IPO Implications: OpenAI Cleared of the Most Immediate Risk

The verdict arrives at a critical commercial moment. OpenAI targets a potential $1 trillion valuation IPO in Q4 2026. SpaceX is expected to disclose its IPO prospectus within days — and that prospectus must now reflect the verdict. For OpenAI, the litigation risk listed in its early IPO documents has resolved. The company is not subject to a court order to remove Altman and Brockman. It does not face a court order to unwind its 2025 restructuring. It does not face a $134 billion disgorgement order. All three outcomes were on the table on 27 April when the jury was seated. By 10:30 a.m. on 18 May, none of them applies.
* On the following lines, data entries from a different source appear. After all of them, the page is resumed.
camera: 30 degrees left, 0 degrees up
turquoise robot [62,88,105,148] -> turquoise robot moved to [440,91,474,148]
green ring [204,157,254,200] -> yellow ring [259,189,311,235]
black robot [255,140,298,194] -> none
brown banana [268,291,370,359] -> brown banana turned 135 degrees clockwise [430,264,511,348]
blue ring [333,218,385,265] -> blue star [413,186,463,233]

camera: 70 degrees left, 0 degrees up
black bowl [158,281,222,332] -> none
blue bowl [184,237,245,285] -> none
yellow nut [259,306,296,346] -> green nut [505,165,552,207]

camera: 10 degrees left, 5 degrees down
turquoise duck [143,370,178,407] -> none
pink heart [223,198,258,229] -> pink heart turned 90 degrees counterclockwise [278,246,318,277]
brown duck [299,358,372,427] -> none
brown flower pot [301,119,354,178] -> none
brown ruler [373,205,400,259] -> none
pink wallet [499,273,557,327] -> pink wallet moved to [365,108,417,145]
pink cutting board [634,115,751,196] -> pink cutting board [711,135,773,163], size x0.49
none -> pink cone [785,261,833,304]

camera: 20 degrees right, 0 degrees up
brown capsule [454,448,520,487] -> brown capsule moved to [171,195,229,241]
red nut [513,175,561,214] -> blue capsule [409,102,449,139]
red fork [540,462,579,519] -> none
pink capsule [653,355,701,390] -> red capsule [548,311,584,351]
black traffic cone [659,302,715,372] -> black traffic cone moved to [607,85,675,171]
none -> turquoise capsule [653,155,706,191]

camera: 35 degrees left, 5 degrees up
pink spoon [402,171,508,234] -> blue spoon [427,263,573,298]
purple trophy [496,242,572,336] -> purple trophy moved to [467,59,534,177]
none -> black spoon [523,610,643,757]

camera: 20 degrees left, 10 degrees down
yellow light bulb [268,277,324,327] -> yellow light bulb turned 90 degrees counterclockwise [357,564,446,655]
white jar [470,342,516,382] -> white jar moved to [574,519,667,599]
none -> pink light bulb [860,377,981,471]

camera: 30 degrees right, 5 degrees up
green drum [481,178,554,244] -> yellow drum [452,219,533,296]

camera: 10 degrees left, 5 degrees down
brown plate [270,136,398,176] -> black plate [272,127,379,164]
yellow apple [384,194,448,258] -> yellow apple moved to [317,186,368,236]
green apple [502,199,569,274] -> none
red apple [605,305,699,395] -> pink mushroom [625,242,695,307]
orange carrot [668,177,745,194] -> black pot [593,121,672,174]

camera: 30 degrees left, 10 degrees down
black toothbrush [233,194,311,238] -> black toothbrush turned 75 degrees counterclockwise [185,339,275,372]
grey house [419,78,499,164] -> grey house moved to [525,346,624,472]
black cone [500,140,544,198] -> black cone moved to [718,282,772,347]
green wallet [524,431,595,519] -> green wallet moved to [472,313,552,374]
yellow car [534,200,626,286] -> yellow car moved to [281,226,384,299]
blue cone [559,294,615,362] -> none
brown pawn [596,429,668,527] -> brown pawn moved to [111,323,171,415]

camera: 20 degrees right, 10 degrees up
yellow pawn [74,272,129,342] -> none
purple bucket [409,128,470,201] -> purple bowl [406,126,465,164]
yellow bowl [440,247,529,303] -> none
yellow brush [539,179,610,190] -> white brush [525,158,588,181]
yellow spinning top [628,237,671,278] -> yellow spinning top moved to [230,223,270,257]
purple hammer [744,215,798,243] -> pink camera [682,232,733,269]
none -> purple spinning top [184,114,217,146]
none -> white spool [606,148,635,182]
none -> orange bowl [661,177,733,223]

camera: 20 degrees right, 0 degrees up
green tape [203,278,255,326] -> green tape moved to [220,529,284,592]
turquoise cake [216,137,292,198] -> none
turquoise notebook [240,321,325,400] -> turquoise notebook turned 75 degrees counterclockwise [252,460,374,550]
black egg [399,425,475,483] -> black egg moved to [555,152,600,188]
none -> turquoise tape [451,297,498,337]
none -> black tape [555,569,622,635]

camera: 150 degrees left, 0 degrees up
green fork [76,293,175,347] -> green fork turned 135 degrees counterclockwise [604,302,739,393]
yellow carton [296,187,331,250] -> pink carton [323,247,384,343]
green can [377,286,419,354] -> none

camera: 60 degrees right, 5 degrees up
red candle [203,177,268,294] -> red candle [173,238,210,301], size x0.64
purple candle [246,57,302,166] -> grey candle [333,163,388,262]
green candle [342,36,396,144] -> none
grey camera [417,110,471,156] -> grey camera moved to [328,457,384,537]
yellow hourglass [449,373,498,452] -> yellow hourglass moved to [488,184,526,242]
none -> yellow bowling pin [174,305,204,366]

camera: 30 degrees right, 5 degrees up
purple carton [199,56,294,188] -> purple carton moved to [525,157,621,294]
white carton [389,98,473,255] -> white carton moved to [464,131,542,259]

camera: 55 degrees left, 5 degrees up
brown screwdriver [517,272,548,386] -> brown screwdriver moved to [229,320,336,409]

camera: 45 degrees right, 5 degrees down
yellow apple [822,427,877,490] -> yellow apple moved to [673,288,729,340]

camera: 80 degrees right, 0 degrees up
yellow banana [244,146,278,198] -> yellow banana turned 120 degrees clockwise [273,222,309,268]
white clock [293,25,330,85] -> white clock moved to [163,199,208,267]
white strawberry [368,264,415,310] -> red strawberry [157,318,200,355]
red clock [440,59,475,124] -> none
By contrast, Musk‘s SpaceX IPO roadshow will carry the verdict as context. The world’s richest man filed a $134 billion lawsuit against a competitor — spent three weeks in federal court — and lost in 90 minutes on a procedural question. That fact will appear in every financial media analysis of the SpaceX IPO.
TF Summary: What’s Next
Musk’s legal team has confirmed it will appeal. That appeal proceeds through the Ninth Circuit Court of Appeals. The timeline for an appeal decision is typically 12 to 24 months. Meanwhile, OpenAI‘s IPO preparation continues without the litigation overhang that had dominated its governance narrative since 2024. Altman and Brockman retain their roles. The 2025 restructuring stands. Microsoft‘s investment relationship with OpenAI is untouched. The California Attorney General’s separate oversight of OpenAI‘s nonprofit remains active — that process is independent of the Musk case and addresses some of the same governance questions through a different legal track.
MY FORECAST: The Ninth Circuit appeal will not succeed. Statute-of-limitations rulings affirmed by a unanimous jury and accepted by a federal district judge face a very high bar on appeal. Toberoff‘s team would need to demonstrate that Judge Gonzalez Rogers misapplied the law — not merely that the jury reached the wrong conclusion. That is a difficult standard to meet when the judge herself said there was “a substantial amount of evidence” supporting the jury’s finding. Musk will file the appeal. It will take two years. It will fail. In the meantime, OpenAI goes public, Altman stays CEO, and the most expensive AI lawsuit in history is a footnote about the importance of filing on time. The real legacy of the trial is not the verdict. It is the three weeks of sworn testimony about how the AI industry was built — and who should be trusted to lead it.